● **WHAT THE TASK ASKS**: Go through the records and report each line holding the string "kellega".

─── RECORDS SHOWN ───

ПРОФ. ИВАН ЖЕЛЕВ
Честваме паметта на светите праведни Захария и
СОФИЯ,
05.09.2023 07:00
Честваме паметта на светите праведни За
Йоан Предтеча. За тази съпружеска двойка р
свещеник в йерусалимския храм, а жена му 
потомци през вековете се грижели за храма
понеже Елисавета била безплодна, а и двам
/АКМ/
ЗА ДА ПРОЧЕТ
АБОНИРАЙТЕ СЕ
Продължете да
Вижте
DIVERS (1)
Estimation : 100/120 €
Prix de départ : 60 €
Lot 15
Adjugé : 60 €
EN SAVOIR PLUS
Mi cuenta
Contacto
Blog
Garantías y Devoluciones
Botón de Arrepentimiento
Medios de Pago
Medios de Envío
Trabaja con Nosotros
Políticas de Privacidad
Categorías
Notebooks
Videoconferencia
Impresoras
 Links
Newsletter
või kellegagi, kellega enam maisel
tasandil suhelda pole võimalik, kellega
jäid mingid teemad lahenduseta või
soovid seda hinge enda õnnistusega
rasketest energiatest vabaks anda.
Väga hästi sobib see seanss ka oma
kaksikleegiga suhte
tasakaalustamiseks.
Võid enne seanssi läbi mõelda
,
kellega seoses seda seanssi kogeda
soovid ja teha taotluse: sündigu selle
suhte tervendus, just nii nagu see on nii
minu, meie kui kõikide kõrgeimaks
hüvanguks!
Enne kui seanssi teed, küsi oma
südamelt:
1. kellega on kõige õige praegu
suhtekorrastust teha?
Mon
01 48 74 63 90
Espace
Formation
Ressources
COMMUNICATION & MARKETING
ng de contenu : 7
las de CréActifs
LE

───
─── RECORDS SHOWN ───

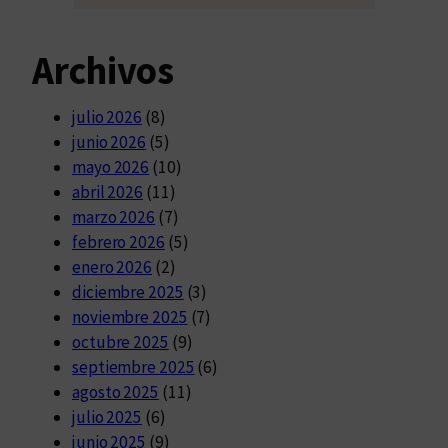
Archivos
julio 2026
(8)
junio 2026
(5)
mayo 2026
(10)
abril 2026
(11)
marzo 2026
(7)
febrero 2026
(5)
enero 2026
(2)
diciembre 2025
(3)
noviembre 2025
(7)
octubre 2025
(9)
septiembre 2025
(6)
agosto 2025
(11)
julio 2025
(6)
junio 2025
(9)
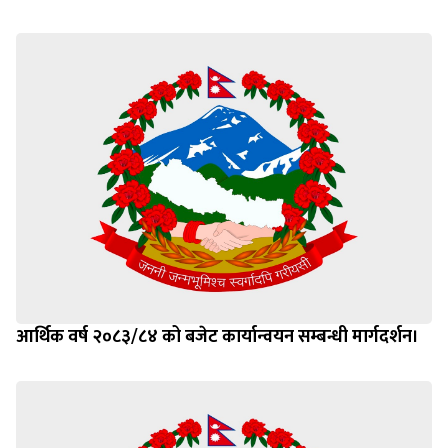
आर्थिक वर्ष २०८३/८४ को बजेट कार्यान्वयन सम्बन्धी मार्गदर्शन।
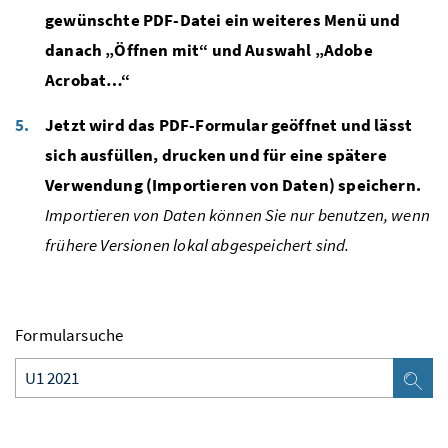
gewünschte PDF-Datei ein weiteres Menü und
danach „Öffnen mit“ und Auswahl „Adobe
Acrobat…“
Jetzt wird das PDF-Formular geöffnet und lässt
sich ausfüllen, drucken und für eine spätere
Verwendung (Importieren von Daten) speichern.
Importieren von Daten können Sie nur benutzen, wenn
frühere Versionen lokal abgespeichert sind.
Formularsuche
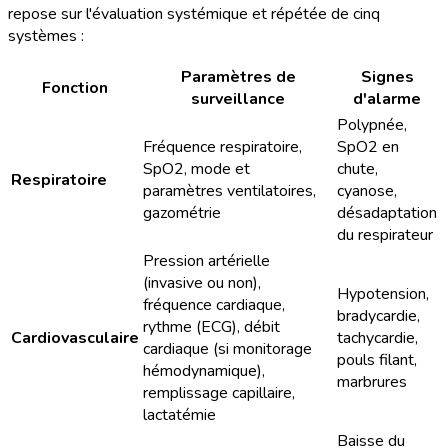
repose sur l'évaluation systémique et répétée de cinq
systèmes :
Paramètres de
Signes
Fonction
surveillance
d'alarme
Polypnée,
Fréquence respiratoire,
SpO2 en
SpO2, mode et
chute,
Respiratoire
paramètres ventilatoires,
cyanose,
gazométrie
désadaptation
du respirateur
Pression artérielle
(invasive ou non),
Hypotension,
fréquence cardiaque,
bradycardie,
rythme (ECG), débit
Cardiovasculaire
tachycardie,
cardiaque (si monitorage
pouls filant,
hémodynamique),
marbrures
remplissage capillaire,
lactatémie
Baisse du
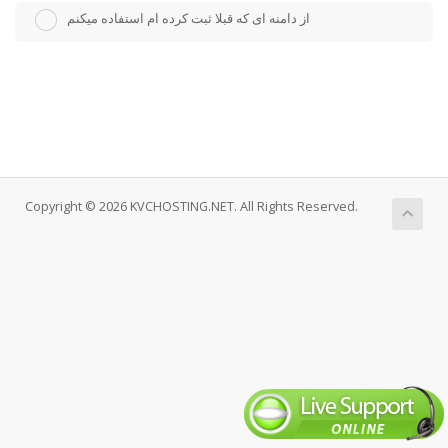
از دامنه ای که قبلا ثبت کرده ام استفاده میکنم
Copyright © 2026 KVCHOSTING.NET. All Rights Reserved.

───
─── RECORDS SHOWN ───

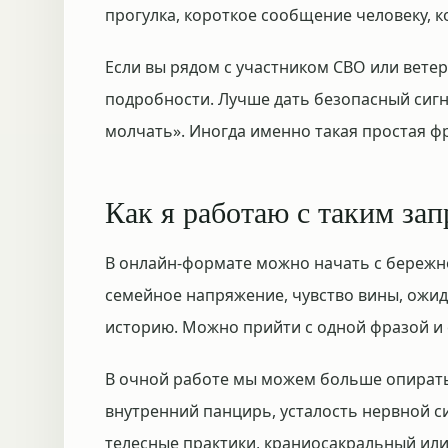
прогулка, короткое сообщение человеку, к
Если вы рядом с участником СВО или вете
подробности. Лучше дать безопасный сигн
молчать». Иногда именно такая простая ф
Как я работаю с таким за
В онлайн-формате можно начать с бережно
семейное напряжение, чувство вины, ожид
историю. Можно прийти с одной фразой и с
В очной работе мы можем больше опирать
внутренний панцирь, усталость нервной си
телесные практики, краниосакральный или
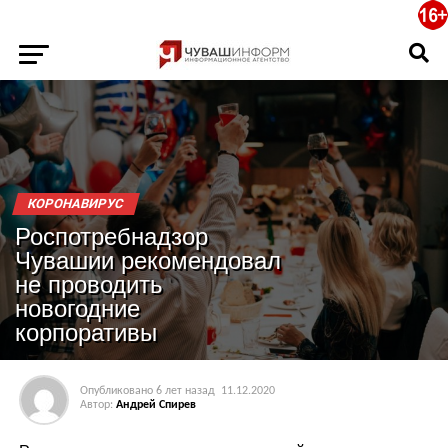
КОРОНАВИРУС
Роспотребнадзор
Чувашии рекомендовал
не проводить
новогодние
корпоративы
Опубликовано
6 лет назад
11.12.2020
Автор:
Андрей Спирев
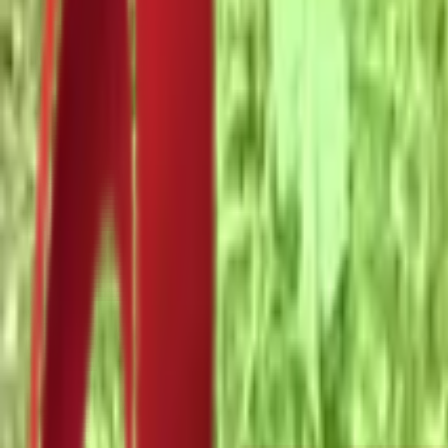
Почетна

───

● **SOLUTION**:
või kellegagi, kellega enam maisel
tasandil suhelda pole võimalik, kellega
kellega seoses seda seanssi kogeda
1. kellega on kõige õige praegu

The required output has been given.